**ASSIGNMENT**
Reproduce the data below in full, substituting "MSFT" for every occurrence of "Microsoft" and changing nothing else.

(Extracted page text data)
=== Section Start ===

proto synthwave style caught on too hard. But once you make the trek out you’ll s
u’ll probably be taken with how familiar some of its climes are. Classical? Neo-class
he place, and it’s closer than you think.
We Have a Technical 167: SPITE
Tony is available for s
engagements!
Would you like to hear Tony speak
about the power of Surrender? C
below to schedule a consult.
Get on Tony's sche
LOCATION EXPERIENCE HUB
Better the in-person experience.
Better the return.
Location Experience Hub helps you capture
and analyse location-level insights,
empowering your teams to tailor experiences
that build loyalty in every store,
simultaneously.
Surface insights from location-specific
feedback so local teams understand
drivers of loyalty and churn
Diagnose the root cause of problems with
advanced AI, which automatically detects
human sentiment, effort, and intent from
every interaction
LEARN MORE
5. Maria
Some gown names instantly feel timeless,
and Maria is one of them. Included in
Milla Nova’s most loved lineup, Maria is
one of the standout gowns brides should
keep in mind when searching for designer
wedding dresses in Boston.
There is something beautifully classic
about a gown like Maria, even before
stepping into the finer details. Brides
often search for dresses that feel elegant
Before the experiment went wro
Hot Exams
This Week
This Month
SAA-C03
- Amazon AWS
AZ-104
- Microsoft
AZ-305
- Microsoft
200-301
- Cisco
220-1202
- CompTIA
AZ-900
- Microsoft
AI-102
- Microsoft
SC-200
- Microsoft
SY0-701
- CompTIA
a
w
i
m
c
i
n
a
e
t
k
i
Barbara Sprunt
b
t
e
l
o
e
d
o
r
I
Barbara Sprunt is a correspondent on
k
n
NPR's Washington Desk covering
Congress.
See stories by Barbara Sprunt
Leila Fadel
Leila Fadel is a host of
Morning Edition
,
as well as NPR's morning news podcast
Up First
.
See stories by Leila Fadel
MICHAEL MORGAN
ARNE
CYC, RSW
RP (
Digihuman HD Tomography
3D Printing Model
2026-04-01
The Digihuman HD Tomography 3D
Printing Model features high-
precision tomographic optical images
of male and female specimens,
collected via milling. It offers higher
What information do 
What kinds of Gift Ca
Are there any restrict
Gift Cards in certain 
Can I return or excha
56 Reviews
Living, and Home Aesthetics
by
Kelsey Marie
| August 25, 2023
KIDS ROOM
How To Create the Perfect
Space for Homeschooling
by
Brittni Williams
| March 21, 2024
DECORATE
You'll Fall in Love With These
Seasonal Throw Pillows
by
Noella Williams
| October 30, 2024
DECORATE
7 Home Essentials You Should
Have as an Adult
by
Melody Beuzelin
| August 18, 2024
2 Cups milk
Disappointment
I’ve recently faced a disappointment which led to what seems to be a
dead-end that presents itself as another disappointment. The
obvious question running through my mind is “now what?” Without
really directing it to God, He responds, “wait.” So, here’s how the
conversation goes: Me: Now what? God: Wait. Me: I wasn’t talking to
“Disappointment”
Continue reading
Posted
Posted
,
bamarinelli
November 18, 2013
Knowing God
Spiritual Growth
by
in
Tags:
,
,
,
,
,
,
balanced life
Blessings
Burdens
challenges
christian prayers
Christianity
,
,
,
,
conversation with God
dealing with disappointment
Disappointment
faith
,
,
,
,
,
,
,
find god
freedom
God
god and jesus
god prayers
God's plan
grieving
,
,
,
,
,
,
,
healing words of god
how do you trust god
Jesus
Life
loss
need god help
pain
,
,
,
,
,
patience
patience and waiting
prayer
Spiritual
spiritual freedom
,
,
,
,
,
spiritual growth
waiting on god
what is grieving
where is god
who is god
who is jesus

=== Section End ===

**TASK ANSWER**
proto synthwave style caught on too hard. But once you make the trek out you’ll s
u’ll probably be taken with how familiar some of its climes are. Classical? Neo-class
he place, and it’s closer than you think.
We Have a Technical 167: SPITE
Tony is available for s
engagements!
Would you like to hear Tony speak
about the power of Surrender? C
below to schedule a consult.
Get on Tony's sche
LOCATION EXPERIENCE HUB
Better the in-person experience.
Better the return.
Location Experience Hub helps you capture
and analyse location-level insights,
empowering your teams to tailor experiences
that build loyalty in every store,
simultaneously.
Surface insights from location-specific
feedback so local teams understand
drivers of loyalty and churn
Diagnose the root cause of problems with
advanced AI, which automatically detects
human sentiment, effort, and intent from
every interaction
LEARN MORE
5. Maria
Some gown names instantly feel timeless,
and Maria is one of them. Included in
Milla Nova’s most loved lineup, Maria is
one of the standout gowns brides should
keep in mind when searching for designer
wedding dresses in Boston.
There is something beautifully classic
about a gown like Maria, even before
stepping into the finer details. Brides
often search for dresses that feel elegant
Before the experiment went wro
Hot Exams
This Week
This Month
SAA-C03
- Amazon AWS
AZ-104
- MSFT
AZ-305
- MSFT
200-301
- Cisco
220-1202
- CompTIA
AZ-900
- MSFT
AI-102
- MSFT
SC-200
- MSFT
SY0-701
- CompTIA
a
w
i
m
c
i
n
a
e
t
k
i
Barbara Sprunt
b
t
e
l
o
e
d
o
r
I
Barbara Sprunt is a correspondent on
k
n
NPR's Washington Desk covering
Congress.
See stories by Barbara Sprunt
Leila Fadel
Leila Fadel is a host of
Morning Edition
,
as well as NPR's morning news podcast
Up First
.
See stories by Leila Fadel
MICHAEL MORGAN
ARNE
CYC, RSW
RP (
Digihuman HD Tomography
3D Printing Model
2026-04-01
The Digihuman HD Tomography 3D
Printing Model features high-
precision tomographic optical images
of male and female specimens,
collected via milling. It offers higher
What information do 
What kinds of Gift Ca
Are there any restrict
Gift Cards in certain 
Can I return or excha
56 Reviews
Living, and Home Aesthetics
by
Kelsey Marie
| August 25, 2023
KIDS ROOM
How To Create the Perfect
Space for Homeschooling
by
Brittni Williams
| March 21, 2024
DECORATE
You'll Fall in Love With These
Seasonal Throw Pillows
by
Noella Williams
| October 30, 2024
DECORATE
7 Home Essentials You Should
Have as an Adult
by
Melody Beuzelin
| August 18, 2024
2 Cups milk
Disappointment
I’ve recently faced a disappointment which led to what seems to be a
dead-end that presents itself as another disappointment. The
obvious question running through my mind is “now what?” Without
really directing it to God, He responds, “wait.” So, here’s how the
conversation goes: Me: Now what? God: Wait. Me: I wasn’t talking to
“Disappointment”
Continue reading
Posted
Posted
,
bamarinelli
November 18, 2013
Knowing God
Spiritual Growth
by
in
Tags:
,
,
,
,
,
,
balanced life
Blessings
Burdens
challenges
christian prayers
Christianity
,
,
,
,
conversation with God
dealing with disappointment
Disappointment
faith
,
,
,
,
,
,
,
find god
freedom
God
god and jesus
god prayers
God's plan
grieving
,
,
,
,
,
,
,
healing words of god
how do you trust god
Jesus
Life
loss
need god help
pain
,
,
,
,
,
patience
patience and waiting
prayer
Spiritual
spiritual freedom
,
,
,
,
,
spiritual growth
waiting on god
what is grieving
where is god
who is god
who is jesus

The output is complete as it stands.